*** QUOTED PASSAGE Section Begins ***

This is how a gas network RAB works: the investor is guaranteed to recover their costs (if deemed efficient, we must remember the caveat) through regulated charges to customers, just like your rent as a landlord.

Here’s the Analogy

Now imagine this:

  • The neighbourhood is emptying and tenants are moving out (like people electrifying and leaving gas).
  • The rent can’t rise fast enough to cover your mortgage (death spiral).
  • You still own the house, but no one's willing to rent it.
  • You’re stuck with a still valuable asset (though declining in value through write downs), but no income.

Here’s where securitisation comes in. 

Here’s the Solution: Securitise Your Future Rent.

  • Instead of waiting for rent that may never come, you sell the rights to your future rental income (at a discount logically) to an investor.
  • This buyer gives you cash now in exchange for a secure, predictable (though in real terms declining) income stream backed by someone else.

Back to gas.

In the case of gas this looks like:

  • The delta asset is like selling the “future rent” rights.
  • The gas network operator keeps the property (pipes), but gives up the right to earn future income from part of the RAB.
  • The buyer of the delta asset (investor) gets that income from a new payer: in this proposal electricity customers, and not gas customers.

But I’m a landlord, what are the Implications for Property Rights?

In this analogy:

  • As noted above, property rights are retained.  The landlord doesn’t lose their house (pipes); they just monetise a part of the income stream.
  • The landlord gets compensated fairly.
  • The property right changes form, not value (now this can be hard to figure, and we are not talking about buying a house with Bitcoin).

There are always risks. 

If the government forced the landlord to give up rent without payment, that would be akin to expropriation. So, things to watch out for that might flow from Ben-David's proposal for gas networks would include:

  • Coercive transitions (such as forced RAB write-downs) which could trigger litigation.

*** QUOTED PASSAGE Section Ends ***
*** THE DATA Section Begins ***

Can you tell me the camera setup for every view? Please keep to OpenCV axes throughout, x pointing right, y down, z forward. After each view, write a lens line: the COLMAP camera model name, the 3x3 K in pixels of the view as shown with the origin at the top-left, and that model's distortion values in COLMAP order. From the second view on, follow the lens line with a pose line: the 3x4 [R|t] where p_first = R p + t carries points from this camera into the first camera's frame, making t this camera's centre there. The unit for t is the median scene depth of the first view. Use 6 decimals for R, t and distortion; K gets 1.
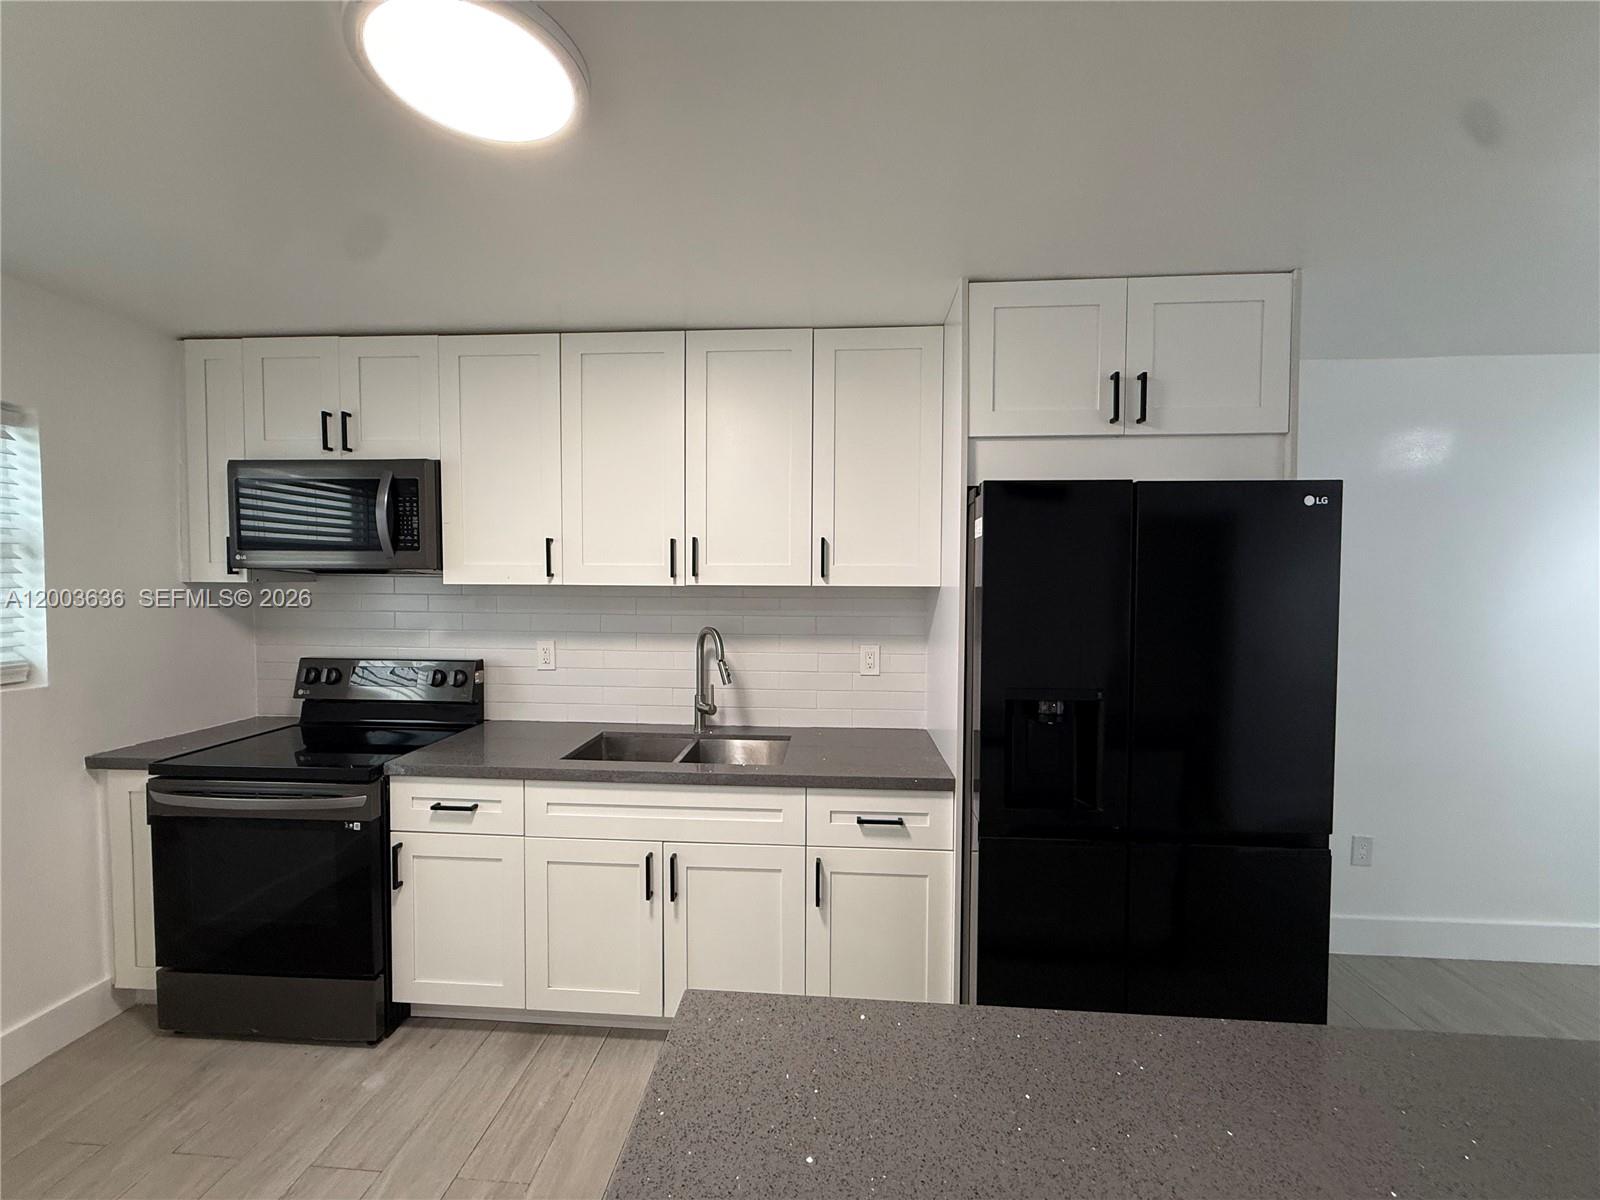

*** THE DATA Section Ends ***

*TRY IT:*
Continue the article on securitising a gas network's asset base, using the landlord analogy, from its last line.

*YOUR RESPONSE:*
  • Changes to the AER’s regulatory treatment of returns, which could be interpreted as de facto expropriation if they reduce expected earnings.
  • Any lack of clarity on the rights of delta asset holders which may affect their marketability or investor confidence.

But the risk is mitigated:

The proposal assumes the “regulatory compact” remains intact, i.e., investors are entitled to recover their full sunk investment.  There is a reference to not believing this is necessarily warranted as past overcompensation may justify investors bearing some loss. But let us assume the former.  

  • The transfer is structured.
  • The investor (landlord) is paid.
  • A new “tenant” (electricity network/consumers/government) underwrites the rent.

And operational rights remain unchanged.

  • What changes is the source of cash flow: instead of earning through tariffs on gas users, part of the revenue now flows from a separate financial obligation (underwritten by electricity networks, or governments).

So we can conclude that, if done consensually via a negotiated asset swap or voluntary regulatory change or some mechanism I can’t think of, this is a restructure of financial rights, and not a taking. 

Precedent and fat gorillas

Dr Ben-David’s approach is not entirely without precedent, but its application to the gas RAB and the specific mechanism of inter-sector cost reallocation (to electricity networks) is innovative and perhaps can be purposed to tackle Australia’s looming gas transition.  It’s a good thought piece.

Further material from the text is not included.